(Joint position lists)
######

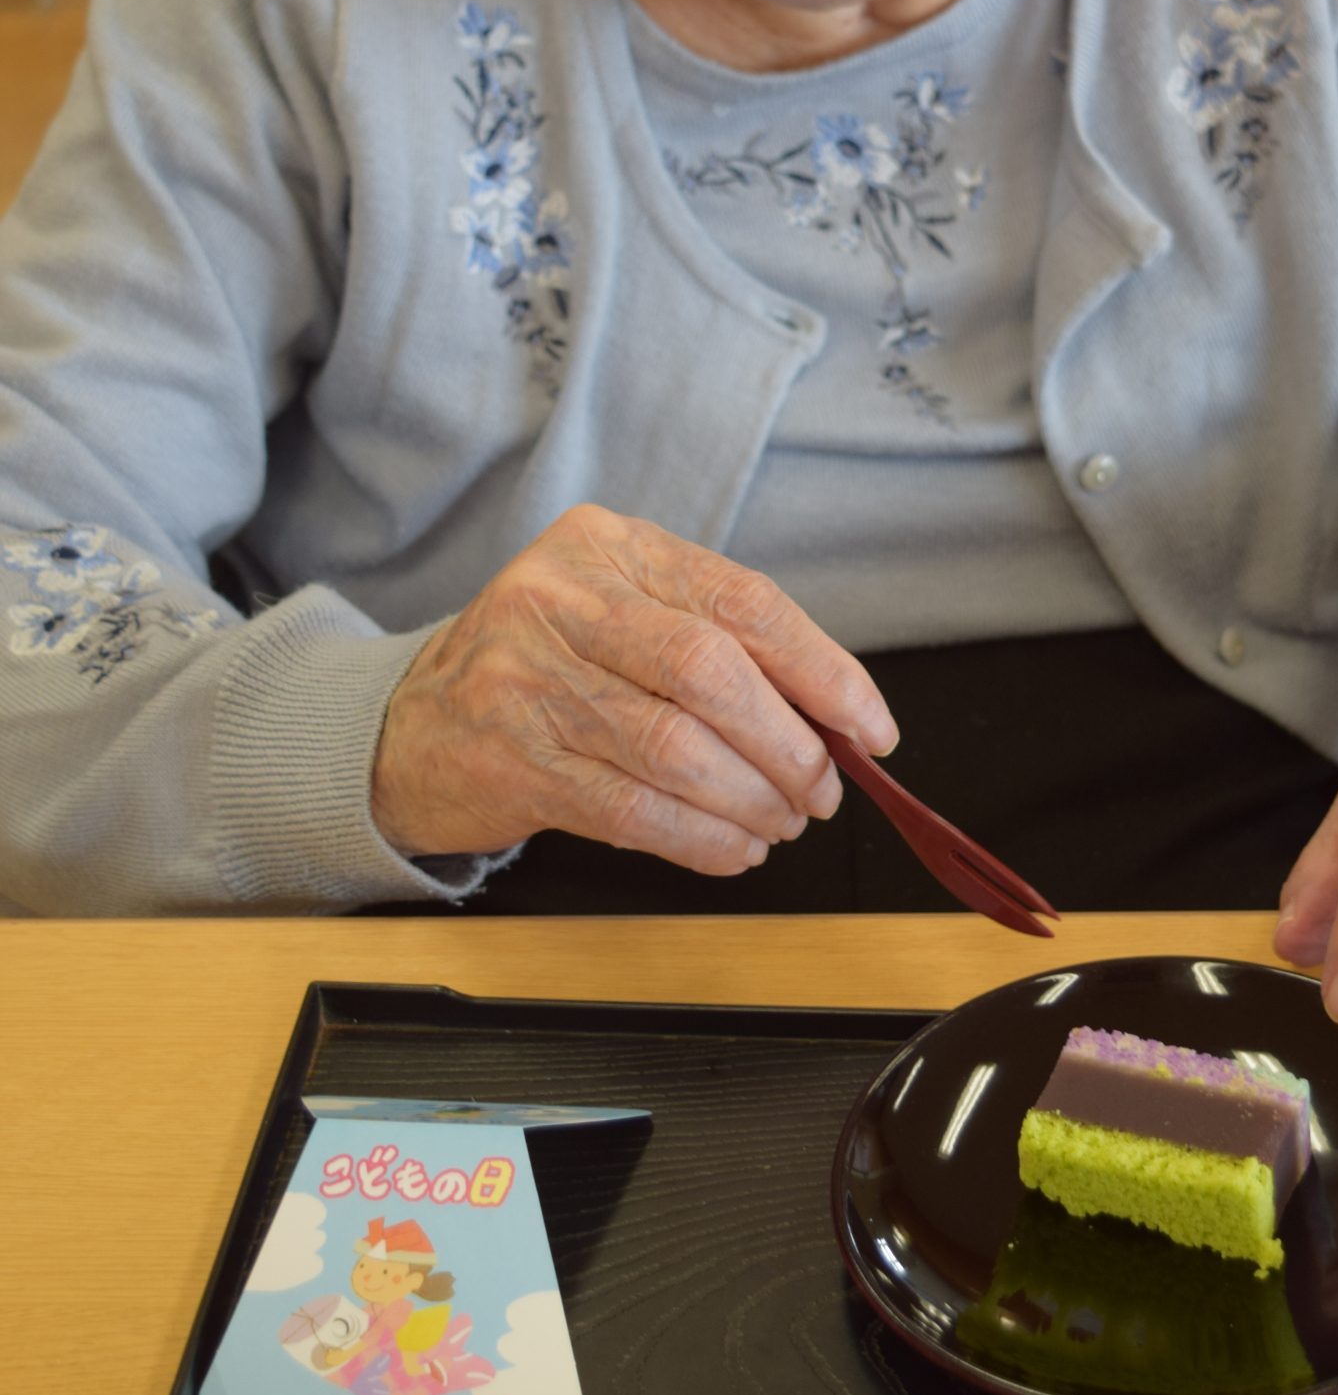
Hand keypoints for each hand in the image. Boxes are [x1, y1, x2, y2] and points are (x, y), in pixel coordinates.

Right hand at [370, 505, 897, 871]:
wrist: (412, 724)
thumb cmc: (545, 665)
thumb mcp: (621, 612)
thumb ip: (718, 641)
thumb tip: (836, 715)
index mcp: (611, 546)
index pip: (742, 601)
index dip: (823, 670)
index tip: (869, 726)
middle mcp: (564, 600)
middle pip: (712, 673)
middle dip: (789, 744)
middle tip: (821, 788)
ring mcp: (530, 681)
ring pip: (677, 748)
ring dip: (752, 799)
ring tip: (780, 820)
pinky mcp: (515, 762)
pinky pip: (634, 810)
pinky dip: (703, 839)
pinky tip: (733, 848)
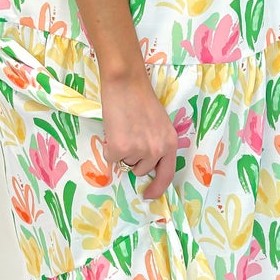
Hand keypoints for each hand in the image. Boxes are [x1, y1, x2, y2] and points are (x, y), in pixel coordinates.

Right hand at [99, 67, 178, 200]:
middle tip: (130, 134)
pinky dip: (108, 147)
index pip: (166, 175)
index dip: (157, 188)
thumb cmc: (141, 99)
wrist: (126, 83)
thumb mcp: (159, 125)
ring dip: (121, 151)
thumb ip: (157, 144)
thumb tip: (145, 165)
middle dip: (133, 158)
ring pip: (125, 163)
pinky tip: (113, 129)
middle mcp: (157, 151)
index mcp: (170, 144)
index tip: (148, 195)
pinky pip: (110, 158)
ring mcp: (138, 151)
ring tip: (123, 128)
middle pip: (140, 170)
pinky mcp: (119, 148)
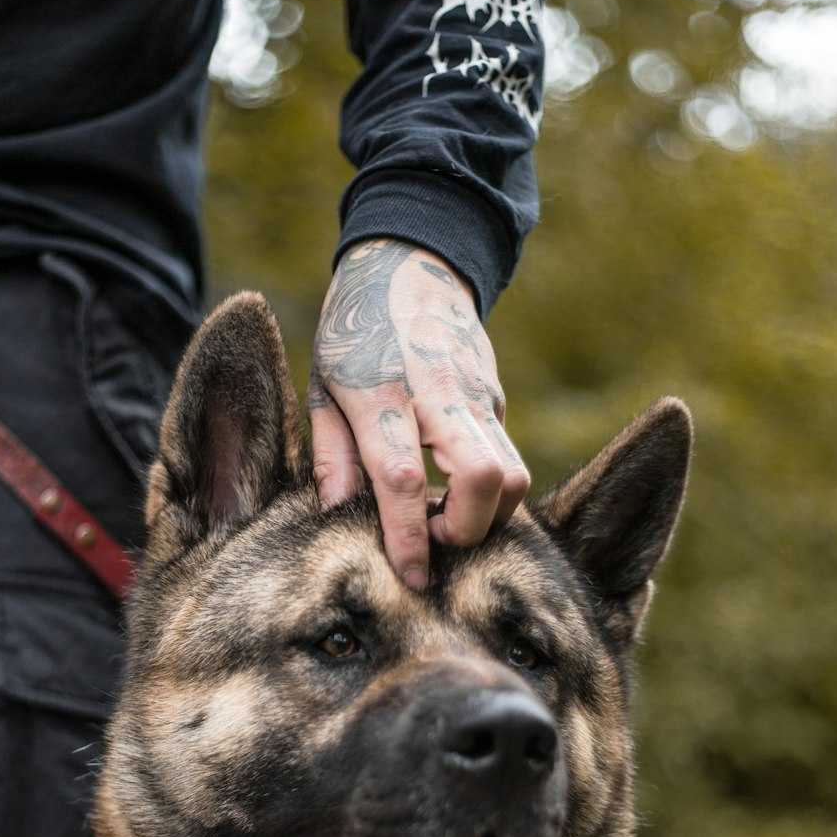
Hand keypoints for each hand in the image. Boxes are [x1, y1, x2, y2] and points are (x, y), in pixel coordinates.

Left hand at [308, 239, 529, 588]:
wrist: (409, 260)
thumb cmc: (352, 330)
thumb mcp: (323, 385)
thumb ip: (330, 454)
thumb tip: (335, 515)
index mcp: (380, 393)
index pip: (403, 479)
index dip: (410, 537)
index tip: (412, 576)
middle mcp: (437, 394)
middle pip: (485, 480)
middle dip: (468, 529)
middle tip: (434, 537)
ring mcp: (476, 393)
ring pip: (514, 474)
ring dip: (487, 514)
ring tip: (445, 517)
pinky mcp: (496, 396)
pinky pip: (508, 456)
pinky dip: (490, 488)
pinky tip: (455, 489)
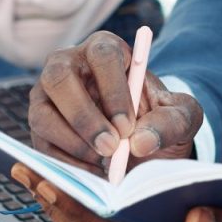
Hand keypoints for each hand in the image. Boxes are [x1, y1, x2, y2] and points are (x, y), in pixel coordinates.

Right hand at [29, 31, 200, 175]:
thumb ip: (171, 123)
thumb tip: (140, 142)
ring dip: (73, 143)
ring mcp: (47, 95)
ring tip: (103, 163)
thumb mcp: (181, 117)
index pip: (102, 56)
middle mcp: (68, 64)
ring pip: (42, 114)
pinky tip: (92, 172)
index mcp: (106, 49)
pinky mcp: (40, 127)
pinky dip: (65, 163)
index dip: (113, 90)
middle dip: (83, 117)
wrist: (141, 141)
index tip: (128, 126)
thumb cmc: (159, 119)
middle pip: (59, 77)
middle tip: (110, 148)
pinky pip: (40, 144)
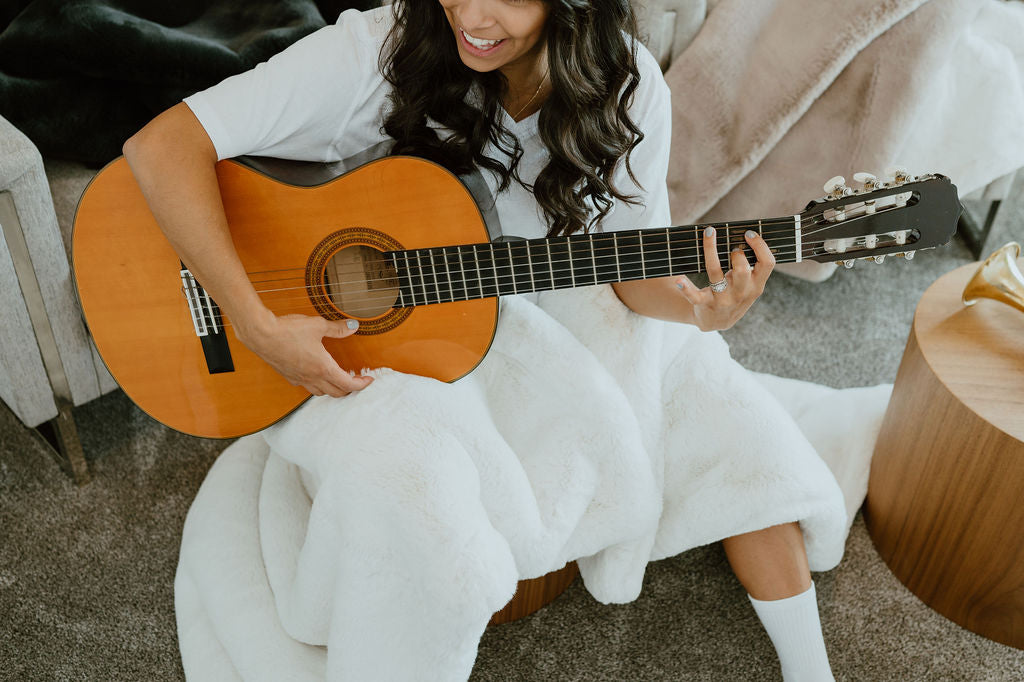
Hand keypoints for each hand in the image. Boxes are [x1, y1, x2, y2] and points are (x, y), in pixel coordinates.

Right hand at [237, 312, 372, 396]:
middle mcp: (312, 377)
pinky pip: (306, 387)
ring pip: (321, 393)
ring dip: (333, 389)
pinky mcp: (288, 376)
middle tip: (357, 380)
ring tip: (339, 378)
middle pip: (337, 392)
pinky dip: (317, 385)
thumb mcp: (318, 325)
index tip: (369, 380)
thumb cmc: (288, 330)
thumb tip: (353, 326)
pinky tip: (316, 374)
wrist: (261, 334)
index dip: (362, 384)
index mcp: (323, 368)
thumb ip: (337, 328)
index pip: (348, 384)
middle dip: (350, 388)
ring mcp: (299, 379)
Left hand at [676, 227, 774, 330]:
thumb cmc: (734, 294)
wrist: (716, 322)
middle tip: (731, 249)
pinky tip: (679, 280)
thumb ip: (752, 267)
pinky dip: (686, 288)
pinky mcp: (704, 304)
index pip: (767, 264)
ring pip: (715, 273)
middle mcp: (741, 293)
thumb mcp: (749, 285)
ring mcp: (722, 299)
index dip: (760, 246)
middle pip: (742, 269)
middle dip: (736, 254)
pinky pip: (694, 296)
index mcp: (756, 286)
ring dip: (711, 251)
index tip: (748, 233)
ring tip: (709, 234)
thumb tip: (747, 235)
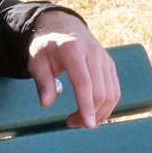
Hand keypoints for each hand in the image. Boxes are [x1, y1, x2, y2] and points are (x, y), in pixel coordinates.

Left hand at [27, 12, 119, 129]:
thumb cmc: (48, 47)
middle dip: (90, 114)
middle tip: (72, 123)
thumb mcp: (37, 62)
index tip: (87, 124)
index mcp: (72, 51)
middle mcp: (93, 54)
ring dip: (100, 114)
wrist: (64, 28)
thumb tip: (46, 104)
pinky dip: (107, 107)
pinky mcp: (110, 66)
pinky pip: (115, 91)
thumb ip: (42, 82)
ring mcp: (105, 59)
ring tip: (81, 120)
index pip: (84, 83)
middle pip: (100, 92)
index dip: (87, 106)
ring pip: (111, 94)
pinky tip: (93, 113)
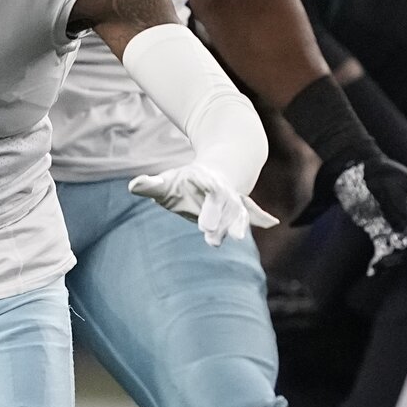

######

■ EXERCISE AIM: Starting with the first line of the data above, write out each line exactly up to and including the line that holds "pinky tip: (733, 848)". Pictures stay out.

■ TASK OUTPUT:
Hand keypoints for each hand in the image. Boxes are [x1, y1, x2, y2] and points are (x, y), in pixel coordinates.

Right hand at [370, 505, 897, 871]:
wrist: (412, 724)
thumb cmc: (545, 665)
thumb mcp: (621, 612)
thumb ip: (718, 641)
thumb tip: (836, 715)
index mcp: (611, 546)
index pip: (742, 601)
index dip: (823, 670)
index tip: (869, 726)
middle mcp: (564, 600)
middle pip: (712, 673)
middle dip: (789, 744)
middle tip: (821, 788)
ring mcp: (530, 681)
ring pip: (677, 748)
ring dip: (752, 799)
ring tip: (780, 820)
pinky mcp: (515, 762)
pinky pip: (634, 810)
pinky dip: (703, 839)
pinky tip: (733, 848)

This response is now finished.